Make sure you are running latest RouterOS and when you cannot connect, please check what you see in sniffer (maybe can save pcap file for us) and create supout.rif file. If possible (and you are not already running) try 5.0rc10

on router you have /tool sniffer (aka Packet sniffer) where you can see exactly what is received by router, you can sniff for API traffic exclusively by setting up filters.

Make sure you are running latest RouterOS and when you cannot connect, please check what you see in sniffer (maybe can save pcap file for us) and create supout.rif file. If possible (and you are not already running) try 5.0rc10

Yeah, I know. I'll give it a shot.

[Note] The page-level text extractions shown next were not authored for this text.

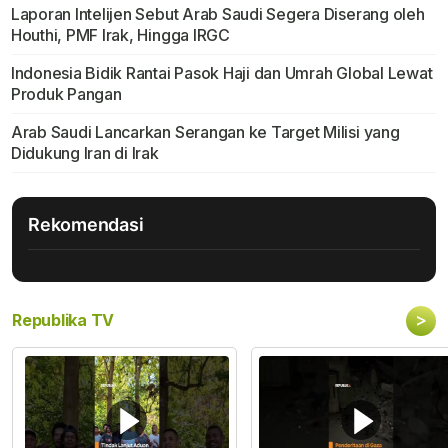
Laporan Intelijen Sebut Arab Saudi Segera Diserang oleh
Houthi, PMF Irak, Hingga IRGC
Indonesia Bidik Rantai Pasok Haji dan Umrah Global Lewat
Produk Pangan
Arab Saudi Lancarkan Serangan ke Target Milisi yang
Didukung Iran di Irak
Rekomendasi
>
Republika TV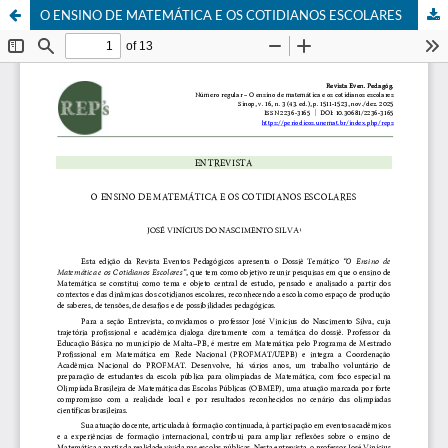
O ENSINO DE MATEMÁTICA E OS COTIDIANOS ESCOLARES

However, I'm not going to install beta RouterOSes on production hardware and I'm likely going to be sticking with 4.05 as outlined in my first post. I don't see anything in the relase notes through 4.16 since it that should affect API operations. Are they incorrect?

Happened again. Did testing on it myself. Router authentication seems to be the problem; I couldn't get in via winbox/ssh/api/webbox/telnet.

Telnet gave: but with a ~30 sec pause between password entry and error, instead of the 2-3 sec pause like it does when an invalid pass is actually entered.

ssh never actually connected.

winbox gave an authentication failure logging in.

webbox worked for about a half minute after POSTing the login credentials then gave: API just did not respond anything to /login request. My API never got a response from the router (confirmed no incoming packets w/ pcap), and the delphi studio app errored out logging in as well.

Power cycling the router resolved all issues.

I looked through the changelog and can't find any mention of fixing anything that looks like this. I've mentioned previously I was holding off on updating to recent versions due to the api logoouts never removing accounts from the active user list and requiring scheduled reboots of routers. However, I'll live with that if this is a known issue that will be resolved by updating. Any ideas?


Edit: it's possible that this is the same issue as previous -- though I said winbox was functioning last time, I was working off of what I had been told; it's not something I saw for myself.

for support - update to 4.17 and see if anything changes, if not, create supout.rif file and send it to support after you have tried to connect.